Quicksilver(56)



“Do you think that all of us, the other squads wherever they might be, have been brought into the world in the same way, with as few blood connections as possible?”

“Yes. When I was twenty-one, I tried to find my birth mother and thank her for my life. The agency in Phoenix that handled the adoption was out of business, most of their records destroyed in a fire. The woman who had handled placements was willing to help. She turned up my mother’s name in what files remained—Heather Ing-wen Han. But I never could find anyone by that name or any record that such a person had ever been born in Arizona.”

Bridget had not been spared from the mood that had damped the spirits of the rest of us. “But why should we be denied the roots that give us a sense of belonging to a place, a time, a people?”

“Having asked the same question,” Panthea said, “I arrived at two answers, though I don’t know if either—or maybe each—is true. First, the work we’ve been chosen to perform will require us to have learned to be comfortable with being rootless, because we’ll be nomadic, going wherever we need to go to confront the Nihilim.”

I found it possible to come to terms with our extraordinary mission in part because the risks came with the reward not only of Bridget Rainking but also of her genuine affection. However, I was sobered, if not even discouraged, to consider that in order to serve humanity, we had to be to some extent separated from it. I like people, after all, and have always thought of myself as being as potentially noble as the best of them and certainly as foolish as all of them. I didn’t want to feel . . . apart, estranged.

This concern was exacerbated when Bridget asked for the second of Panthea’s reasons why our origins were such a mystery.

The seer said, “Could it be that Heather Ing-wen Han, Corrine Rainking, and the unknown young woman who left Quinn’s bassinet on that highway weren’t our mothers?

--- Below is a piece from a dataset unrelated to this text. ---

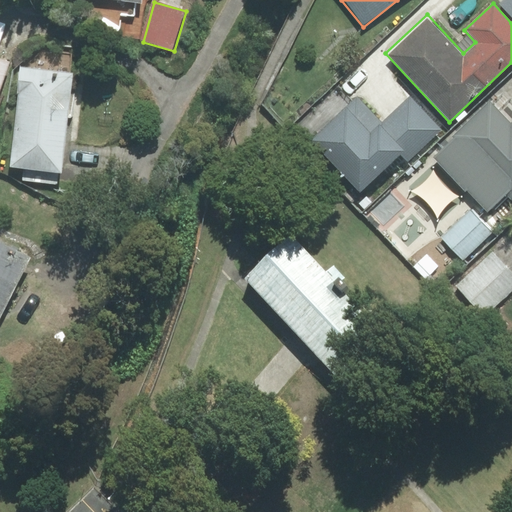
[(0,94),(11,62),(0,57),(0,36),(4,24),(0,22),(0,94)]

Could it be that they were merely the vessels, surrogate mothers, by which we were brought into the world, and that we share no DNA with them? I suspect that we’re fatherless and motherless in a basic biological sense, that we were created—engineered—by some mysterious maker and that the sequences in our DNA that alarm authorities aren’t from an extraterrestrial race, but are from the Rishon of the first universe. If we have in us genetic material that provides us with a watered-down version of that race’s special gifts before they grew arrogant and destroyed their world, if we have no biological roots in this world, maybe we don’t exude the scent of prey, so to speak. We’re not recognized by the Nihilim as potential targets. Because they aren’t drawn to us either to kill us or make us suffer. They aren’t concerned with us at all—and so we may therefore stalk them.”

“That’s an unsettling notion,” said Sparky.

“I didn’t mean it to be so,” Panthea assured him. “I offer the thought only so that we might better understand ourselves.”

“The thing is, I want a mother,” Bridget said, not plaintively, but with a solemnity that left no doubt that this mattered to her. “Even if I never meet Corrine, even if I meet her and then don’t much like her, which seems quite possible, I nonetheless want to believe that she’ll return some day, that at least the chance exists I could touch her, hug her. Maybe ask her why she went away. Even though I suspect she might have no good reason why.”

Panthea sympathized. “I’ve been fortunate to have adoptive parents who loved me. It’s easier for me than for you to consider that we might be . . . outsiders in this fundamental way.”

Most of my life, I’d fantasized about my parents, not always in a sensible fashion. For instance, in my mind, my mother sometimes had been a former supermodel whose face was horribly scarred in an accident. Destitute and unable to show herself in public without causing pregnant women to miscarry and children to be so traumatized that they had to be institutionalized for the rest of their lives, she did the selfless thing—leaving me to be found on the highway and retreating from civilization to live in a convent with a sack over her head. Sometimes I imagined my father was a famous actor or a mob boss, or a millionaire with amnesia who would come looking for me when he remembered I existed, or he was that guy who invented the world’s best pillow and sold millions on cable TV commercials.

If what Panthea proposed was true, I would regret not being able to indulge in such fantasies anymore, but a second reason for dismay occurred to me. “Does this mean we’re not human?”

“No,” Panthea said. “Even if what I’ve seen as a seer is correct, we’re human, of course. The difference is that we were engineered maybe in a laboratory or else someplace beyond our easy comprehension, then brought into the world by surrogate mothers who perhaps didn’t have full knowledge of their role.”

“That doesn’t sound exactly human,” I said.

“Surrogate mothers have been around for decades,” Panthea said. “They have helped many couples when the wife was physically unable to carry her own fetus. Some of our DNA, our special abilities, may be from the Rishon of the first universe, but they, too, were human.”

“Until they degenerated into Nihilim,” Bridget said.

“Which does not mean you and Quinn and I will likewise become moral and then physical degenerates. Many Rishon of this second universe are well along that path. We have been seeded into this world to prevent their further slide into an apocalyptic disaster, at least as they are being encouraged and assisted by the Nihilim.”